The State Department said China uses exit bans to “compel U.S. citizens to participate in Chinese government investigations, to lure individuals back to China from abroad, and to aid Chinese authorities in resolving civil disputes in favor of Chinese parties.”

The advisory noted that China can hide exit bans from U.S. citizens until they attempt to leave China, the bans can last for unspecified durations that run into years, and those facing exit bans have been “harassed and threatened.”

“U.S. citizens may be detained without access to U.S. consular services or information about their alleged crime. U.S. citizens may be subjected to prolonged interrogations and extended detention for reasons related to ‘state security.’ Security personnel may detain and/or deport U.S. citizens for sending private electronic messages critical of the Chinese government,” the State Department said.

Additional caution was urged for Americans visiting restless areas with an extremely heavy Chinese security presence, such as Tibet and Xinjiang province, home of the oppressed Uighur Muslims.

“China does not recognize dual nationality. U.S.-Chinese citizens and U.S. citizens of Chinese heritage may be subject to additional scrutiny and harassment, and China may prevent the U.S. Embassy from providing consular services,” the advisory noted.

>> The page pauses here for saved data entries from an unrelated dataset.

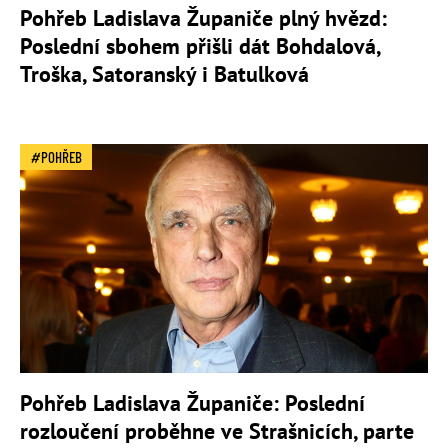
Pohřeb Ladislava Županiče plný hvězd:
Poslední sbohem přišli dát Bohdalová,
Troška, Satoranský i Batulková
POHŘEB
Pohřeb Ladislava Županiče: Poslední
rozloučení proběhne ve Strašnicích, parte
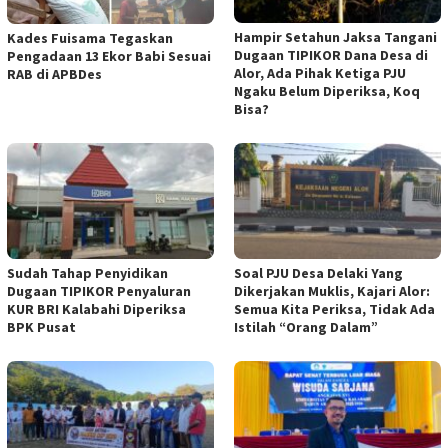
Hampir Setahun Jaksa Tangani
Kades Fuisama Tegaskan
Dugaan TIPIKOR Dana Desa di
Pengadaan 13 Ekor Babi Sesuai
Alor, Ada Pihak Ketiga PJU
RAB di APBDes
Ngaku Belum Diperiksa, Koq
Bisa?
Sudah Tahap Penyidikan
Soal PJU Desa Delaki Yang
Dugaan TIPIKOR Penyaluran
Dikerjakan Muklis, Kajari Alor:
KUR BRI Kalabahi Diperiksa
Semua Kita Periksa, Tidak Ada
BPK Pusat
Istilah “Orang Dalam”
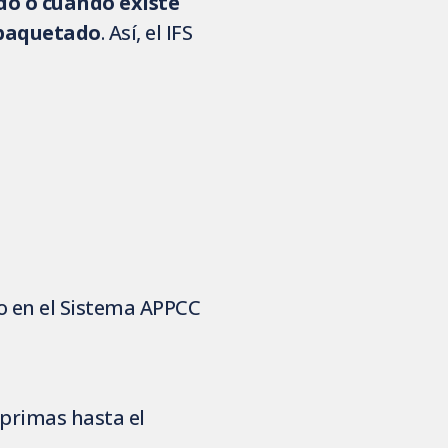
do o cuando existe
mpaquetado
. Así, el IFS
do en el Sistema APPCC
 primas hasta el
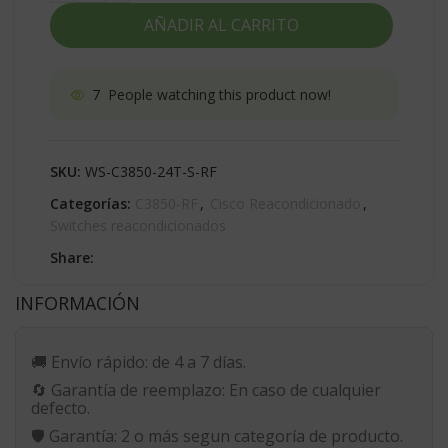
AÑADIR AL CARRITO
7
People watching this product now!
SKU:
WS-C3850-24T-S-RF
Categorías:
C3850-RF
,
Cisco Reacondicionado
,
Switches reacondicionados
Share:
INFORMACIÓN
🚚
Envío rápido:
de 4 a 7 días.
🔄
Garantía de reemplazo:
En caso de cualquier
defecto.
🛡️
Garantía:
2 o más segun categoría de producto.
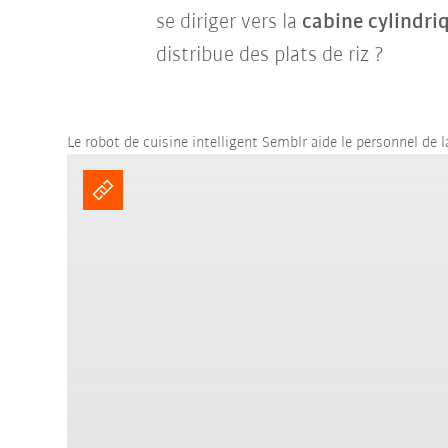
se diriger vers la
cabine cylindri
distribue des plats de riz ?
Le robot de cuisine intelligent Semblr aide le personnel de l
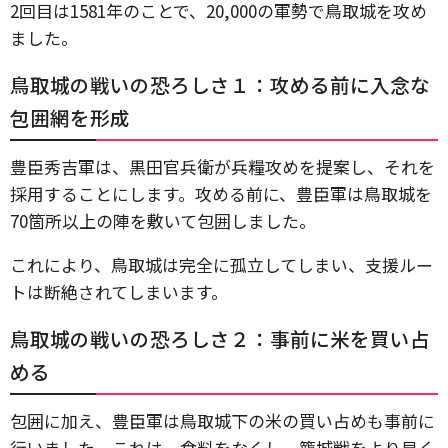
2回目は1581年のことで、20,000の軍勢で鳥取城を攻め
ました。
鳥取城の戦いの恐ろしさ１：攻める前に入念な
包囲網を形成
豊臣秀吉軍は、黒田官兵衛が兵糧攻めを提案し、それを
採用することにします。攻める前に、豊臣軍は鳥取城を
70箇所以上の陣を敷いて包囲しました。
これにより、鳥取城は完全に孤立してしまい、支援ルー
トは断絶されてしまいます。
鳥取城の戦いの恐ろしさ２：事前に米を買い占
める
包囲に加え、豊臣軍は鳥取城下の米の買い占めも事前に
行いました。これは、食料をなくし、籠城戦をより早く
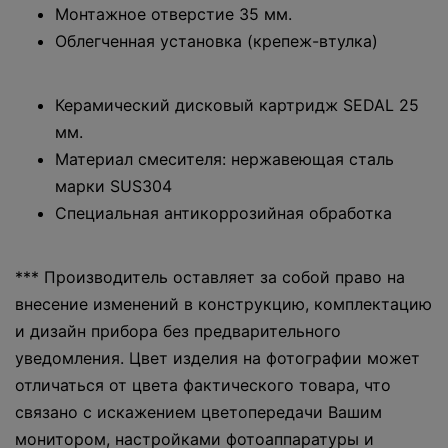
Монтажное отверстие 35 мм.
Облегченная установка (крепеж-втулка)
Керамический дисковый картридж SEDAL 25
мм.
Материал смесителя: нержавеющая сталь
марки SUS304
Специальная антикоррозийная обработка
*** Производитель оставляет за собой право на
внесение изменений в конструкцию, комплектацию
и дизайн прибора без предварительного
уведомления. Цвет изделия на фотографии может
отличаться от цвета фактического товара, что
связано с искажением цветопередачи Вашим
монитором, настройками фотоаппаратуры и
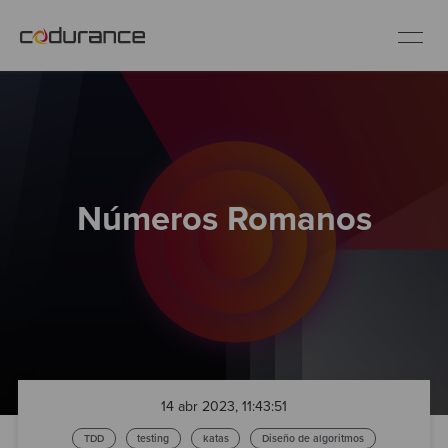
ES
Clientes
Números Romanos
Servicios
Buenas prácticas
Sobre nosotros
Únete al equipo
14 abr 2023, 11:43:51
TDD
testing
katas
Diseño de algoritmos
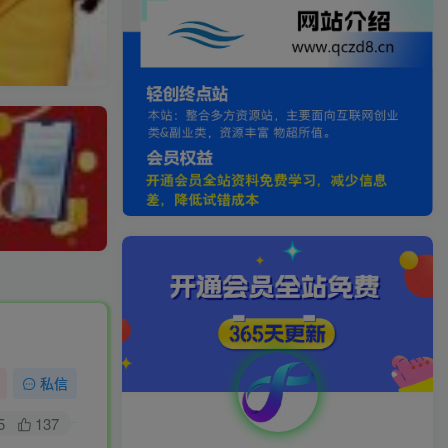
私信
5
137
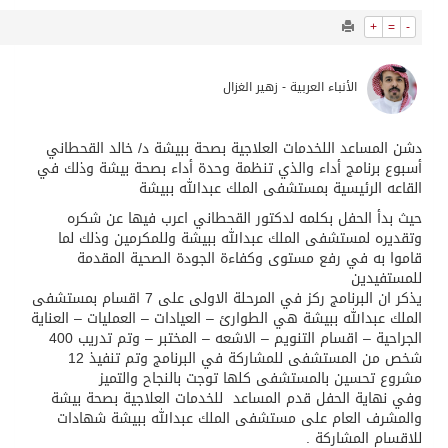
9482
0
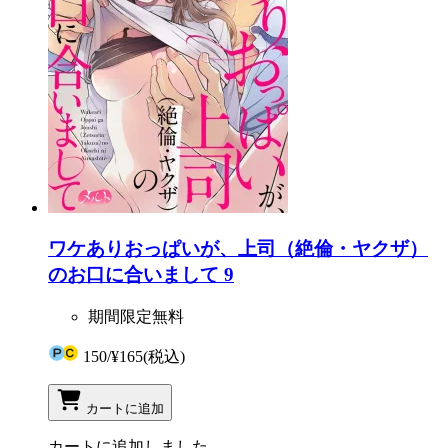
ワケありおっぱいが、上司（絶倫・ヤクザ）
のお口に合いまして 9
期間限定無料
150
/
¥165
(税込)
カートに追加
カートに追加しました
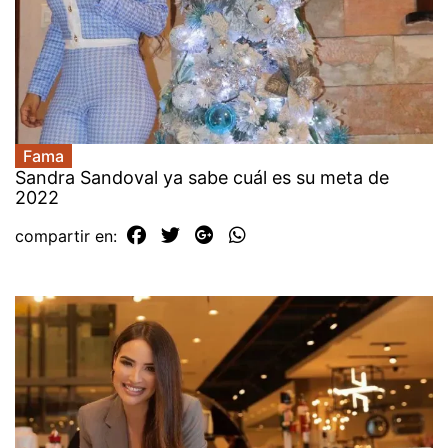
Fama
Sandra Sandoval ya sabe cuál es su meta de
2022
compartir en:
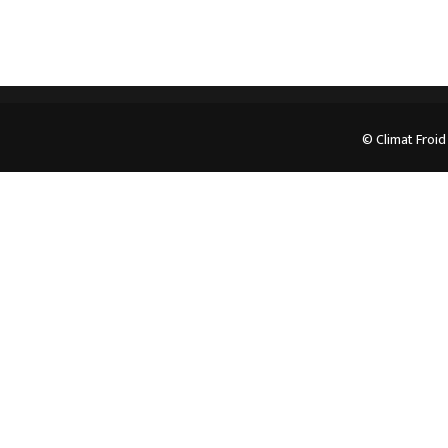
© Climat Froid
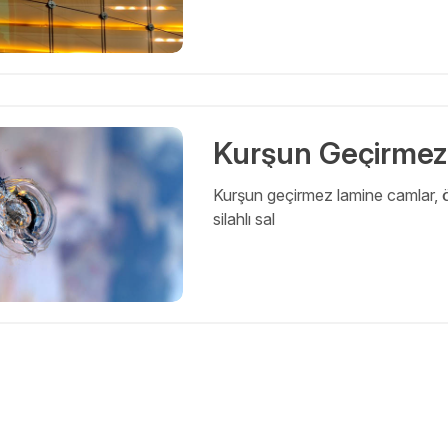
Kurşun Geçirme
Kurşun geçirmez lamine camlar, öz
silahlı sal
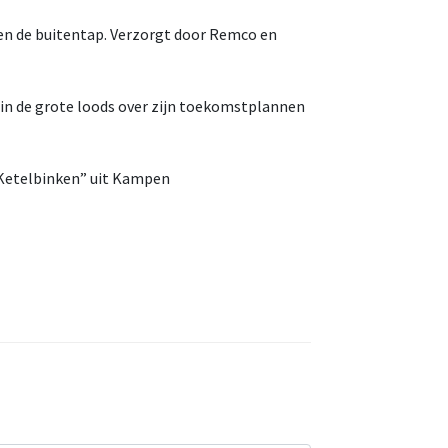
en de buitentap. Verzorgt door Remco en
 in de grote loods over zijn toekomstplannen
Ketelbinken” uit Kampen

The State Department has reportedly been considering a higher advisory level for China ever since the Chinese began detaining Canadian citizens in apparent retaliation for the arrest of Huawei Technologies CFO Meng Wanzhou in mid-December. China’s prosecutor general made it clear on Thursday that two of the Canadians, former diplomat Michael Kovrig and businessman Michael Spavor, will not be released.